Ich kletterte auf Irishka und ertrank, ich ließ mich in ihrer von Sperma feuchten Muschi herumflattern, ich kam fast augenblicklich, und so wie ich es verstehe, verstand ich zum ersten Mal, was ein Multiorgasmus ist. Trotz der Tatsache, dass ich mir zweimal einen runterholte, kam es mir wie eine Ewigkeit vor.

– Jetzt wasche mich mit deiner Zunge und geh schlafen.

Als ich morgens aufwachte, sagte mir Irisha:

– Liebling, denk dran, Valera weiß nichts, das sind nur unsere Spiele.

– ???

– Ja, ja, alles, was ich dir sage, ist die reine Wahrheit, aber es ist nicht nötig, dass irgendjemand davon erfährt, zumal ich dich liebe!

– ???

– Es ist wahr, und es gibt noch mehr von dem, was aus dir geworden ist. Nicht jeder Mann liebt eine Frau so sehr, dass er bereit ist, ihr völlige Freiheit zu geben.

Valerka blieb weitere zwölf Tage bei uns, er fickte Irishka gründlich, ich leckte regelmäßig ihre Vagina voller Sperma, holte mir ohne Pause einen runter und ließ mich in meine Lieblingsmuschi fallen. Als er ging, wurde unsere persönliche Kommunikation viel freier. Zu Hause benutzte Irisha bunte Schimpfwörter für mich, die sie vorher nur nachts gesagt hatte, als sie von Valera zurückkehrte, sie demütigt mich gern, und das erregt mich.

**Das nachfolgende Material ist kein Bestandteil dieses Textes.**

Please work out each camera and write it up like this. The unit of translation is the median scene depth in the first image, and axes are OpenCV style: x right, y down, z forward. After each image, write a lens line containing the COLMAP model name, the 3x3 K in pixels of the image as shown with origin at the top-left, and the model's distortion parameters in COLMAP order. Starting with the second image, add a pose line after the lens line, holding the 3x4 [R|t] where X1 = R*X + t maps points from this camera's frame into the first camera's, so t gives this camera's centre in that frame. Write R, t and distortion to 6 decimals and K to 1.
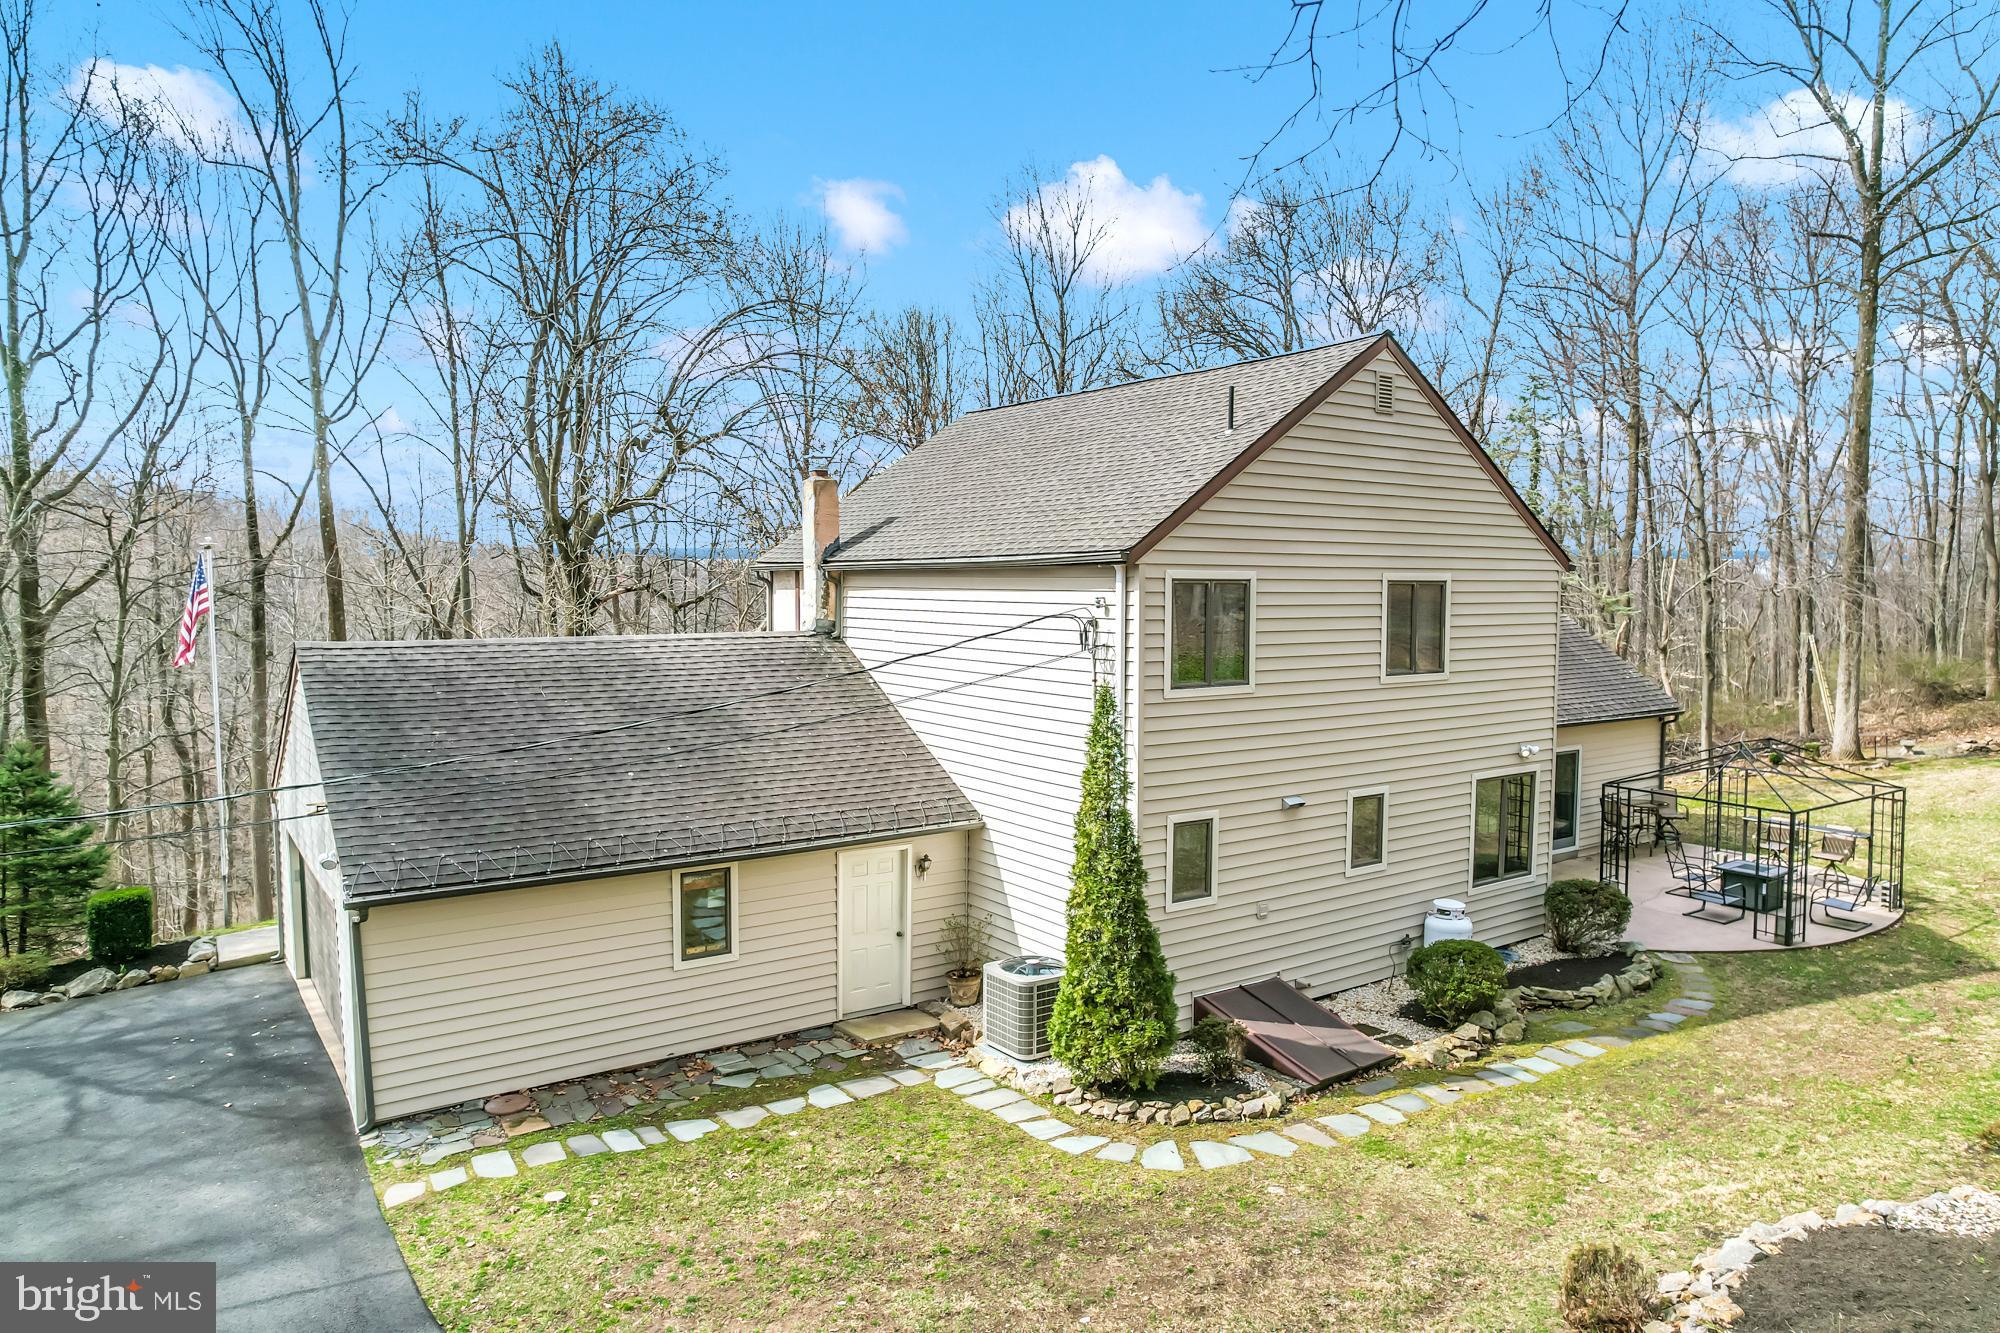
lens RADIAL K [[1322.5, 0, 1002.7], [0, 1322.5, 624.1], [0, 0, 1]] dist [-0.084549, 0.064611]
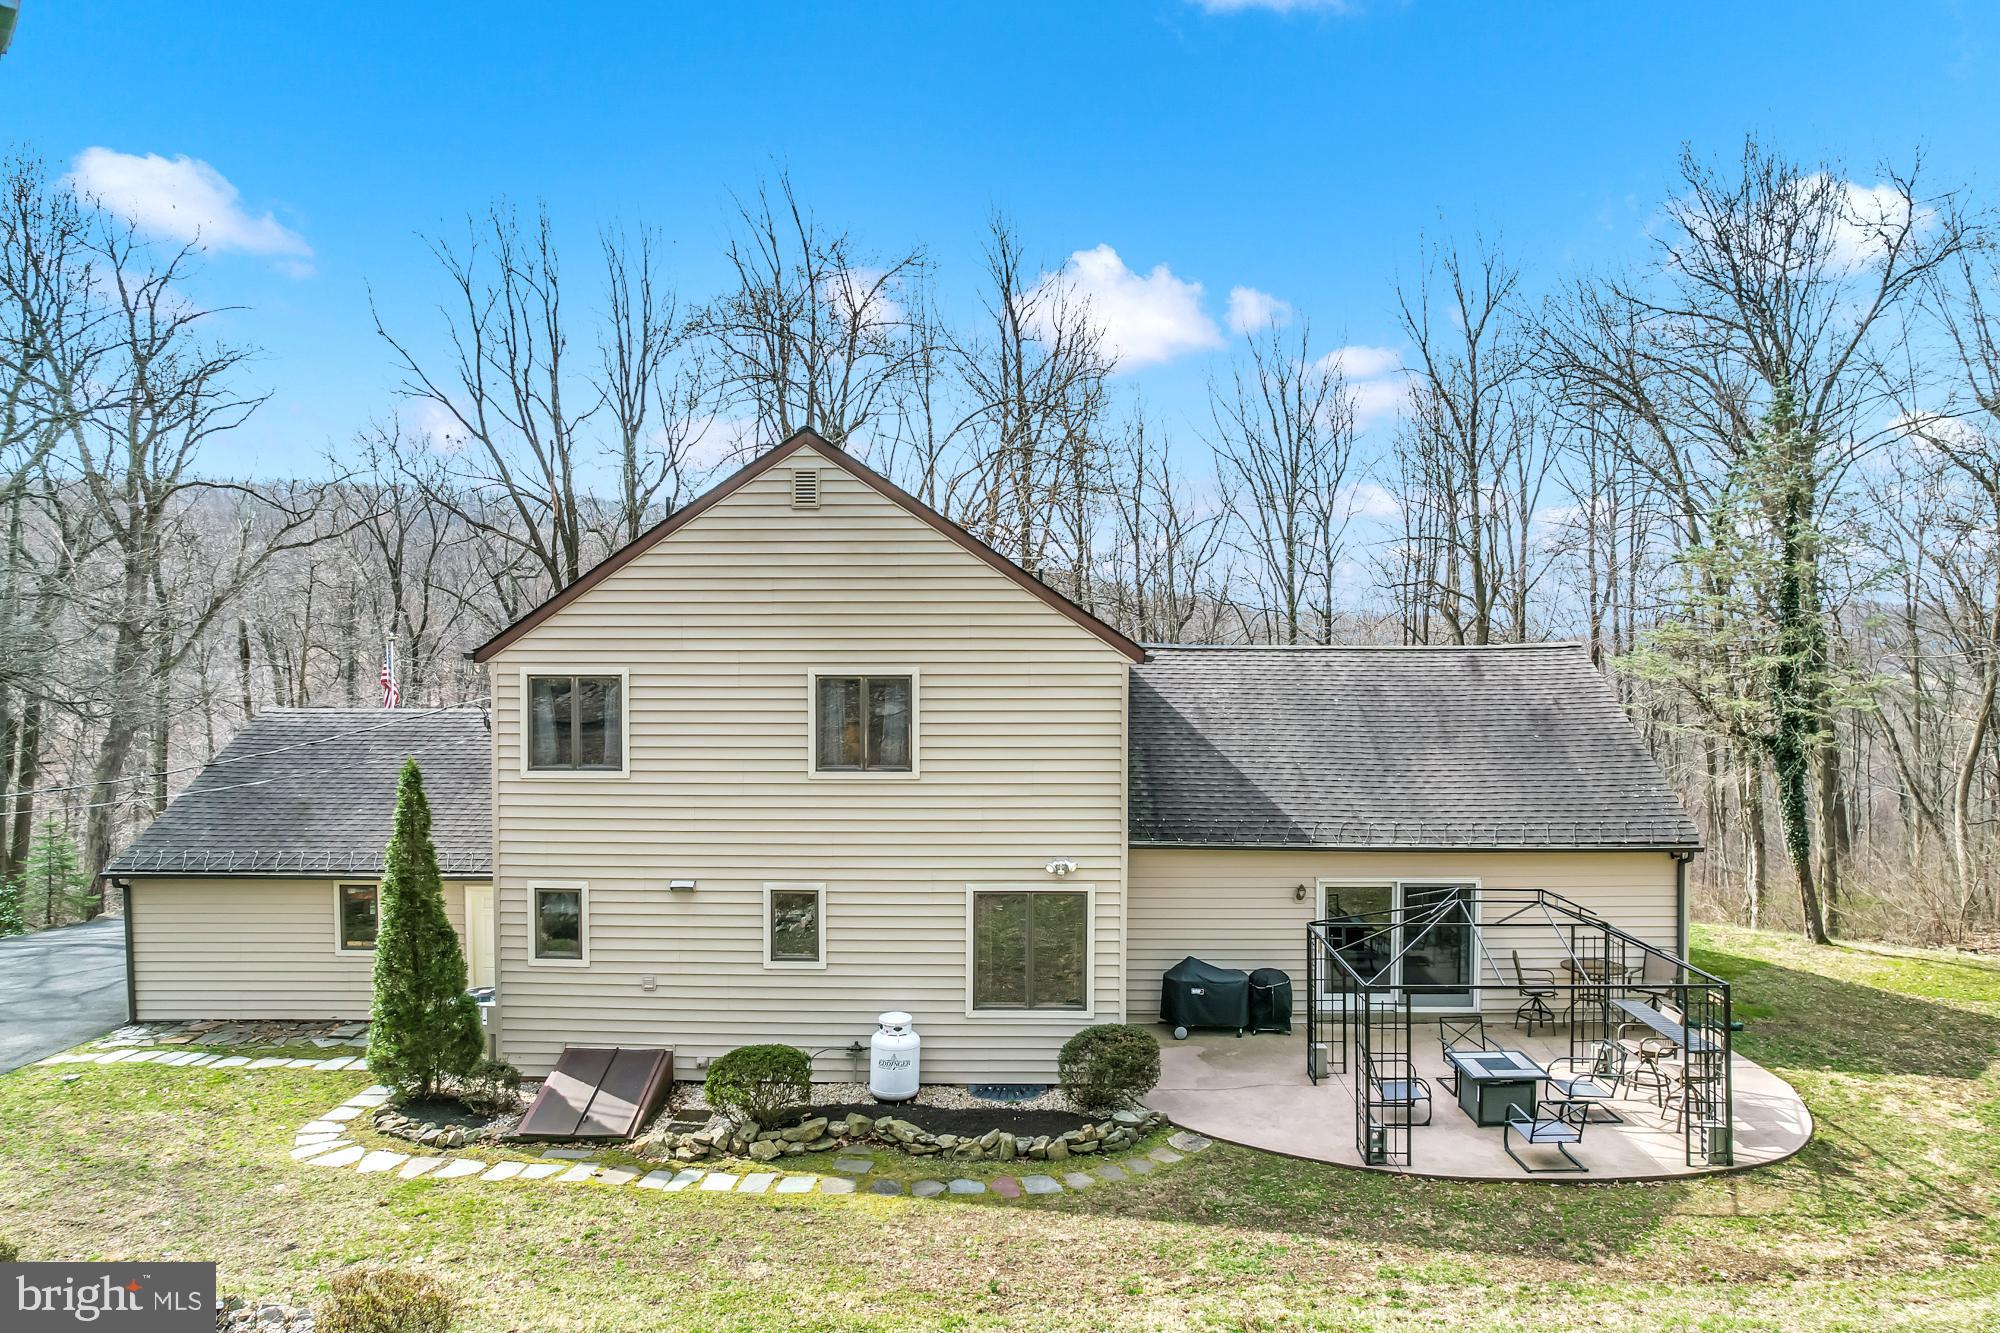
lens RADIAL K [[1273.7, 0, 1017.4], [0, 1273.7, 645.1], [0, 0, 1]] dist [-0.068829, 0.055331]
pose [[0.806686, -0.006899, -0.590940, 1.079491], [-0.019391, 0.999084, -0.038134, -0.024468], [0.590662, 0.042221, 0.805814, 0.342993]]
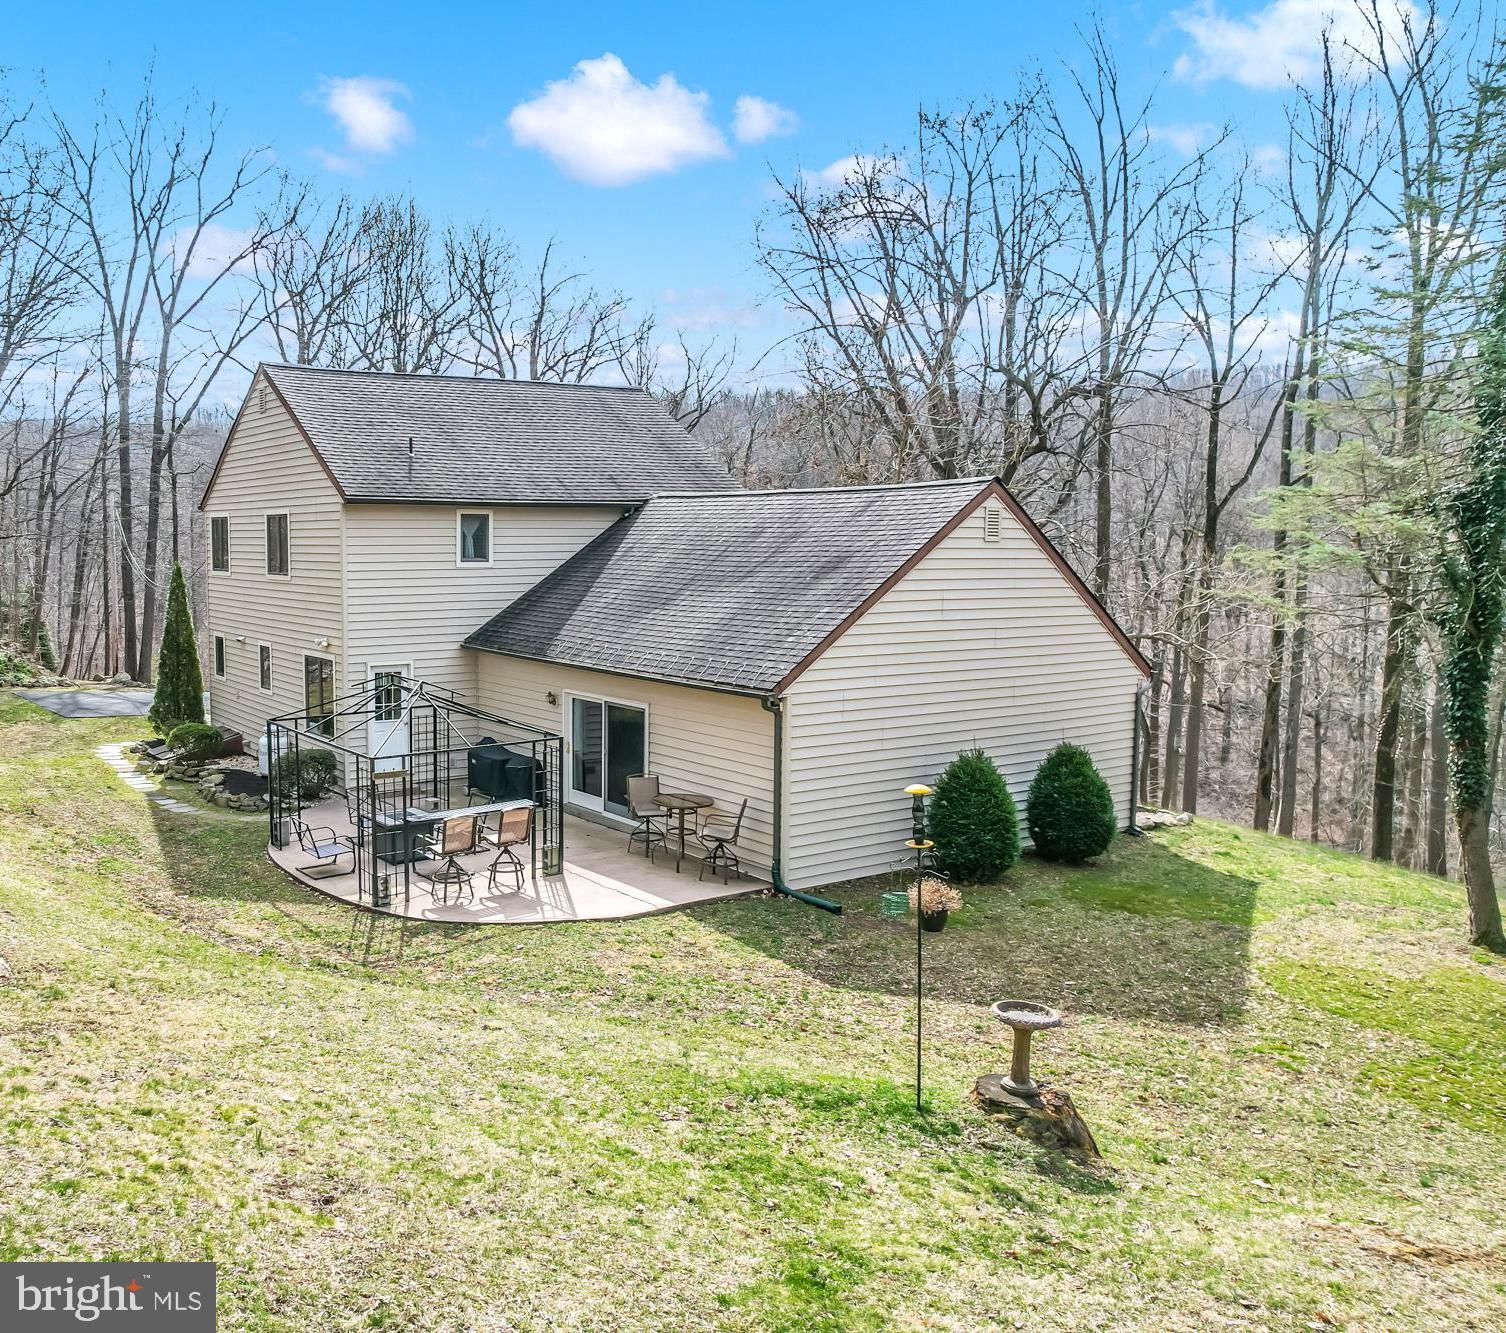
lens RADIAL K [[1272.3, 0, 547.3], [0, 1272.3, 666.7], [0, 0, 1]] dist [-0.130060, 0.000644]
pose [[-0.060459, 0.099838, -0.993165, 2.022804], [-0.032355, 0.994266, 0.101918, -0.021036], [0.997646, 0.038296, -0.056882, 1.583878]]
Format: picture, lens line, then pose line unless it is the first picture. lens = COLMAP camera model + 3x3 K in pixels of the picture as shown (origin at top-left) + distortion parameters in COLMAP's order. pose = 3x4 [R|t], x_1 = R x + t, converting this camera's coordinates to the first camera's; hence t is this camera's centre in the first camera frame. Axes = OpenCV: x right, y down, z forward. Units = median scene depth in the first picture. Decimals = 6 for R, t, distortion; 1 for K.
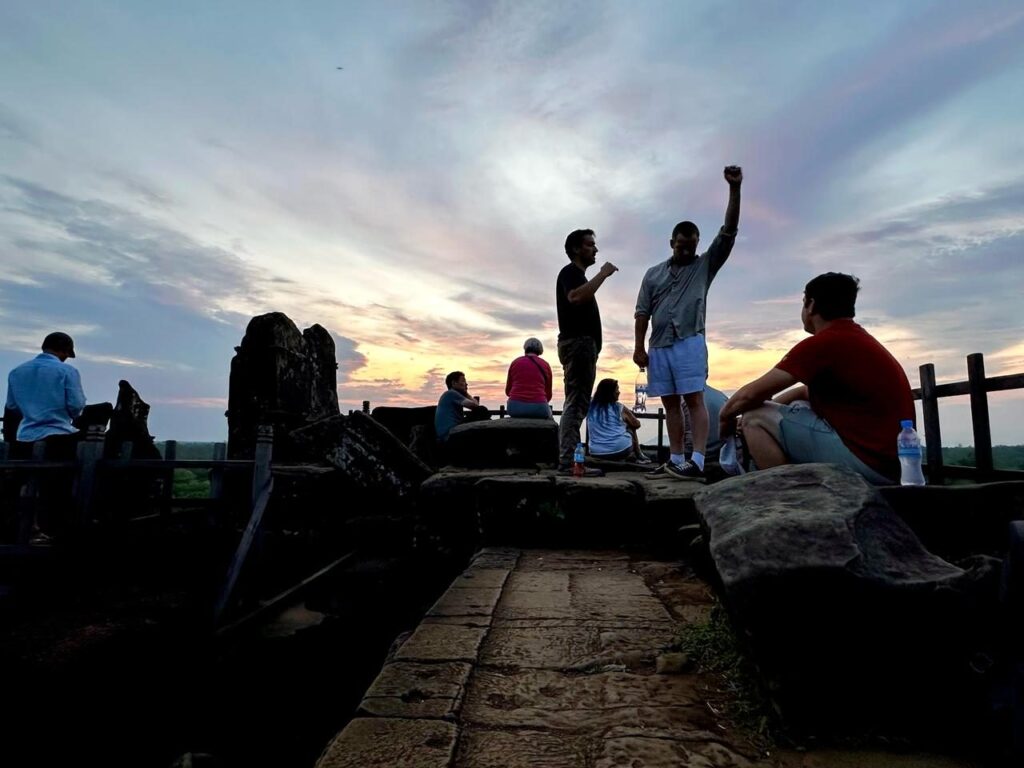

Jetzt ist Irishka entspannter geworden, sie hat angefangen, bei der Arbeit mit ihrem Chef zu ficken, und sie hat einen Hengst mit einem großen Schwanz, der sie zwei- bis dreimal pro Woche fickt. Und neulich hat sie vorgeschlagen, Valera anzurufen, aber es ist schon ein Jahr vergangen, sie sagt, dass sie sehr aufgeregt ist, wenn ich hinter der Mauer bin und höre, wie sie gefickt wird, und ich trinke Sperma mit meinem Hintern, das will ich auch, was bedeutet, dass für uns alles gut wird.